Action item -> Which lines below contain the word "funkce"? Copy each of those lines, treating uppercase and lowercase as different.

Data extracted from a collection

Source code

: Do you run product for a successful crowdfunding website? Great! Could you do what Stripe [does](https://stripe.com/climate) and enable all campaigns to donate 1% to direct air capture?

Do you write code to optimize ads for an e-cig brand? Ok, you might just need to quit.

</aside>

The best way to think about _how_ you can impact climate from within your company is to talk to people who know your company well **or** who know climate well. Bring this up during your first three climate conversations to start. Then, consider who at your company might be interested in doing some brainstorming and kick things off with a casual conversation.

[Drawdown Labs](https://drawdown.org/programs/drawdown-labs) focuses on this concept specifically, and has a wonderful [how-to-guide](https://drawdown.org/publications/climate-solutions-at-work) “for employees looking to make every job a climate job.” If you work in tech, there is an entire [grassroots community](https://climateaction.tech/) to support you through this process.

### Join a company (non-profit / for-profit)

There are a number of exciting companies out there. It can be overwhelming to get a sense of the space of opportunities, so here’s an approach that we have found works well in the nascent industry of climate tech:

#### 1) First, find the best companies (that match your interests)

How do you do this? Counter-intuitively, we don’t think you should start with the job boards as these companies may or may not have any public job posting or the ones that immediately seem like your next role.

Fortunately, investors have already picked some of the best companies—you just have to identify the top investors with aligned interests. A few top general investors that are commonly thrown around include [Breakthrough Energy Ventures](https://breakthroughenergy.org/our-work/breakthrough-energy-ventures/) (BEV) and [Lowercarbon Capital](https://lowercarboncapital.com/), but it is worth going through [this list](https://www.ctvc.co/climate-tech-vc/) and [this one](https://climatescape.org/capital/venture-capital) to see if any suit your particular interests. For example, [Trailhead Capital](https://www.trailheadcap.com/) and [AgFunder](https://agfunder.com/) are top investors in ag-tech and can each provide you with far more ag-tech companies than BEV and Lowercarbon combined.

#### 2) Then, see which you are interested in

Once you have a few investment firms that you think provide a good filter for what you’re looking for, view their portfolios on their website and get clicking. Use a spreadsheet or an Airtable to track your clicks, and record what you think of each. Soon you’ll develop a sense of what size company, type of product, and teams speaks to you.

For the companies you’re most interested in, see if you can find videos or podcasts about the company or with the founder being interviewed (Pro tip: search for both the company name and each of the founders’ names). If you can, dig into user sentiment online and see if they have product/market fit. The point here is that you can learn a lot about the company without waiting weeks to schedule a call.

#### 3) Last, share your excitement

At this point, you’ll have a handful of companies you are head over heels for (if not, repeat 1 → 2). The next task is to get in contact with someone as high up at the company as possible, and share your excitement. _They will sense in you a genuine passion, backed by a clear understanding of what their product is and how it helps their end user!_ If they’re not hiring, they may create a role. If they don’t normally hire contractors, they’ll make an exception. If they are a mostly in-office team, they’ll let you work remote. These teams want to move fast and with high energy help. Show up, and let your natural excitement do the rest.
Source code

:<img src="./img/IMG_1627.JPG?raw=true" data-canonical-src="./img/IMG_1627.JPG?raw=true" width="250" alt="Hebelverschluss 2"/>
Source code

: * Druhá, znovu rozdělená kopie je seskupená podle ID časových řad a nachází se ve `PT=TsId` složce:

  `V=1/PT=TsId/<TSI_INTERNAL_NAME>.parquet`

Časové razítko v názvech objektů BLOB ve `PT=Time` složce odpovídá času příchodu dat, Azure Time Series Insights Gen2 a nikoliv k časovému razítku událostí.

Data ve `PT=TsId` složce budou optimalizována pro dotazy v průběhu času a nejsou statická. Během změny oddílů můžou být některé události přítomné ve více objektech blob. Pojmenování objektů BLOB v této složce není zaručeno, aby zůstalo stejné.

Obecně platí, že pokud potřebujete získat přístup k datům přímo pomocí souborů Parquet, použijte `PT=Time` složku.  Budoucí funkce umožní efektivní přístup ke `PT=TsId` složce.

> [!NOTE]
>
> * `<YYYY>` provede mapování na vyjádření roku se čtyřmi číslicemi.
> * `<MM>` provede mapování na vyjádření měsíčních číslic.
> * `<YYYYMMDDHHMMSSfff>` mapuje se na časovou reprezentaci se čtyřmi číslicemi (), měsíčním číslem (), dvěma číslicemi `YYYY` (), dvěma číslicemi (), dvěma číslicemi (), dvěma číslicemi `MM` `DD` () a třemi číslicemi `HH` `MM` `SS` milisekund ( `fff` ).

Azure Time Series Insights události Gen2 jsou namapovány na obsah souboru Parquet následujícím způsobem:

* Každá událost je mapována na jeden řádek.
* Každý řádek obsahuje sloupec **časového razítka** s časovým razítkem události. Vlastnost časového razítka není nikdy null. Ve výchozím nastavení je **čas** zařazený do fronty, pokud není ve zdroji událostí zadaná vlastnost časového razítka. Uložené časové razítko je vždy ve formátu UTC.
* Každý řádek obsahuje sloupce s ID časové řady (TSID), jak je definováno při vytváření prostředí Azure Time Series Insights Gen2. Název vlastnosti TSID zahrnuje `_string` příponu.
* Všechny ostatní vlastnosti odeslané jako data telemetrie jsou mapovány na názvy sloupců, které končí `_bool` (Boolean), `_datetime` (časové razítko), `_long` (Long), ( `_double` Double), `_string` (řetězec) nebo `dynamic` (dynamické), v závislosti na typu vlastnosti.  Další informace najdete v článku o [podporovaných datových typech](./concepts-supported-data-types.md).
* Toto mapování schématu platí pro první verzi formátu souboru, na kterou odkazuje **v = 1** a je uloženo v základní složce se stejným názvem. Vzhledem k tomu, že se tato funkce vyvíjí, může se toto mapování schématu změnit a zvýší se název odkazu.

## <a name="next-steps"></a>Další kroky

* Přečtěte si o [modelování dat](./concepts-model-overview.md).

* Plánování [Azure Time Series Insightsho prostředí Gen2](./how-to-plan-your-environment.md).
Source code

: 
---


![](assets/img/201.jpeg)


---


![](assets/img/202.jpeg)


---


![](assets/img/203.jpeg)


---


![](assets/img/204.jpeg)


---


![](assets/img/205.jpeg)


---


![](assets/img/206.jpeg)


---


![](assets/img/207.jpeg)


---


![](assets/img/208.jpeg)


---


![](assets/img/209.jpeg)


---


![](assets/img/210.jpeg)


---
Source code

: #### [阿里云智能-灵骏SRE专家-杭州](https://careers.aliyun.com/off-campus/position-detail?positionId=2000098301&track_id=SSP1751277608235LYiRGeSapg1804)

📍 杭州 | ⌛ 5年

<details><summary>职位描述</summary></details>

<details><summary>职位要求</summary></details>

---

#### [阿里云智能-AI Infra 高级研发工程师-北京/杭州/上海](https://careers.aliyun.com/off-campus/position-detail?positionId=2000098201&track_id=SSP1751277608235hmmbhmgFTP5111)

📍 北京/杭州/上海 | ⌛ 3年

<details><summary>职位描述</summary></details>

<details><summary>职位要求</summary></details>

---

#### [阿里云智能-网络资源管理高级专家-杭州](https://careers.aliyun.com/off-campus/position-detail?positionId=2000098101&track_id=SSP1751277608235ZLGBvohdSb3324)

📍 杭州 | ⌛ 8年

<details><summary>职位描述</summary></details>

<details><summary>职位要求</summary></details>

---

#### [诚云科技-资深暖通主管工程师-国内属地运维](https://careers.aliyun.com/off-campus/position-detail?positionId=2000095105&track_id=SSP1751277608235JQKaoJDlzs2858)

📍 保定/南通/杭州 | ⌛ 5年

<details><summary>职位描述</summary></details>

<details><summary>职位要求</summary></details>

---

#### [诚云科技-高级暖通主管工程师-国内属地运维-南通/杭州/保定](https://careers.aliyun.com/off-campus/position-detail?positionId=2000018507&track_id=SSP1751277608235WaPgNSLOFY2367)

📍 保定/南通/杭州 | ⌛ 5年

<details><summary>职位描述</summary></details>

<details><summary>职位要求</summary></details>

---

Output below ->
Obecně platí, že pokud potřebujete získat přístup k datům přímo pomocí souborů Parquet, použijte `PT=Time` složku.  Budoucí funkce umožní efektivní přístup ke `PT=TsId` složce.
* Toto mapování schématu platí pro první verzi formátu souboru, na kterou odkazuje **v = 1** a je uloženo v základní složce se stejným názvem. Vzhledem k tomu, že se tato funkce vyvíjí, může se toto mapování schématu změnit a zvýší se název odkazu.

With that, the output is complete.